As congressional leaders look to reconcile competing versions of health care reform, the American Academy of Actuaries is reiterating its opposition to efforts to repeal to the antitrust protections insurers enjoy under the McCarran-Ferguson Act.
In a letter to minority and majority leaders in both houses, Kevin Bingham, chair of the association's medical professional liability subcommittee, charged repeal language contained in H.R. 3962, The Affordable Health Care for America Act, would lead to higher premiums.
"It is our understanding that one stated purpose of the proposed legislation is to reduce medical professional liability premiums," Bingham wrote. "In our view, this bill will not accomplish that purpose."
Bingham said the vague wording of the section of the bill pertaining to antitrust repeal would imperil the ability of insurers to share data on which to they base loss estimates and premium rates.

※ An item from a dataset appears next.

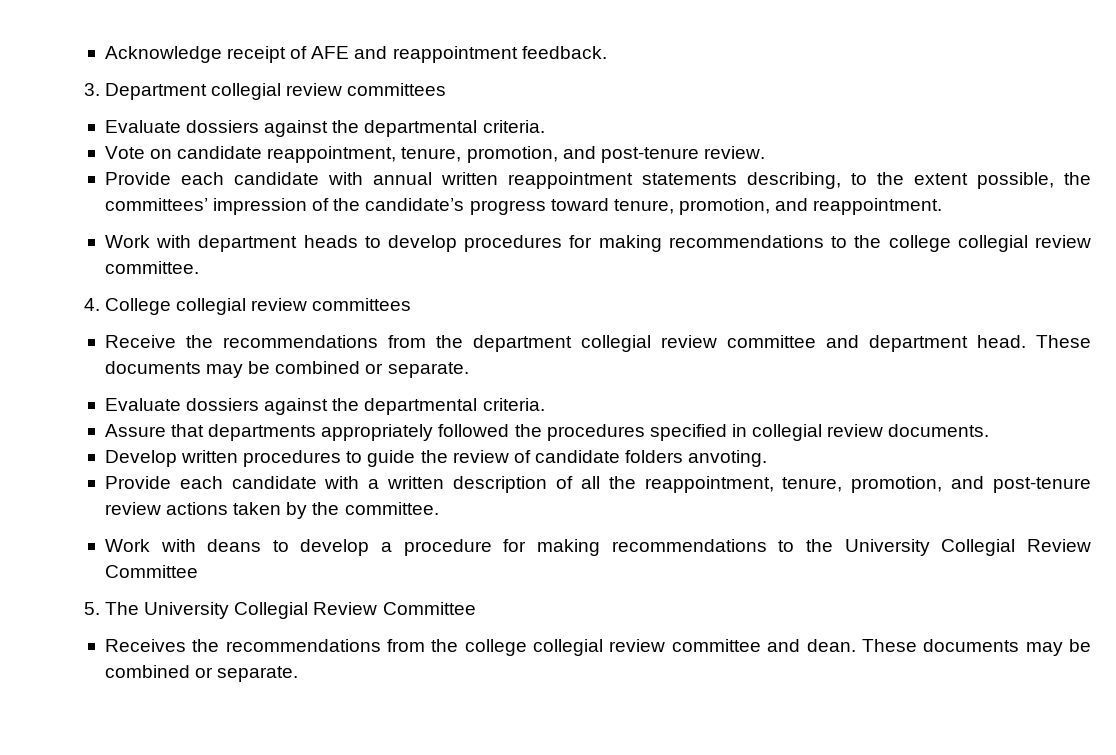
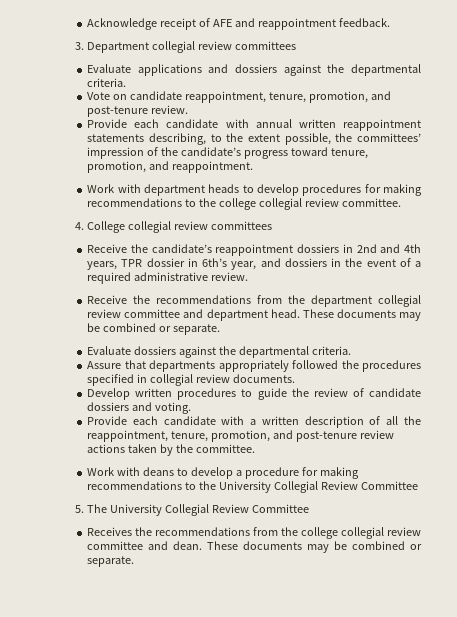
(181, 126) none -> [137,64,229,76] applications and
(412, 304) none -> [87,244,422,256] [87,258,421,270] [87,272,249,284] // Receive the candidate’s reappointment dossiers in 2nd and 4th years, TPR dossier in 6th’s year, and dossiers in the event of a required administrative review.
[625,450,768,467] folders anvoting. -> [87,402,192,414] dossiers and voting.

"These data aggregations serve the purposes outlined above, particularly for medical professional liability, which is a particularly statistically-challenging risk for companies and self-insurers," Bingham wrote. "Limitations relating to collecting and analyzing aggregated data are more problematic for medical professional liability than most other lines of insurance because, in comparison to other lines, medical professional liability is a low-frequency, high-severity, long-tailed coverage. From a statistical standpoint, this makes the estimation of losses and premium rates more uncertain than for other lines of insurance, such as most types of health insurance. The low-frequency, high-severity, long-tailed nature of medical professional liability coverage contributes to the volatility in its coverage rates."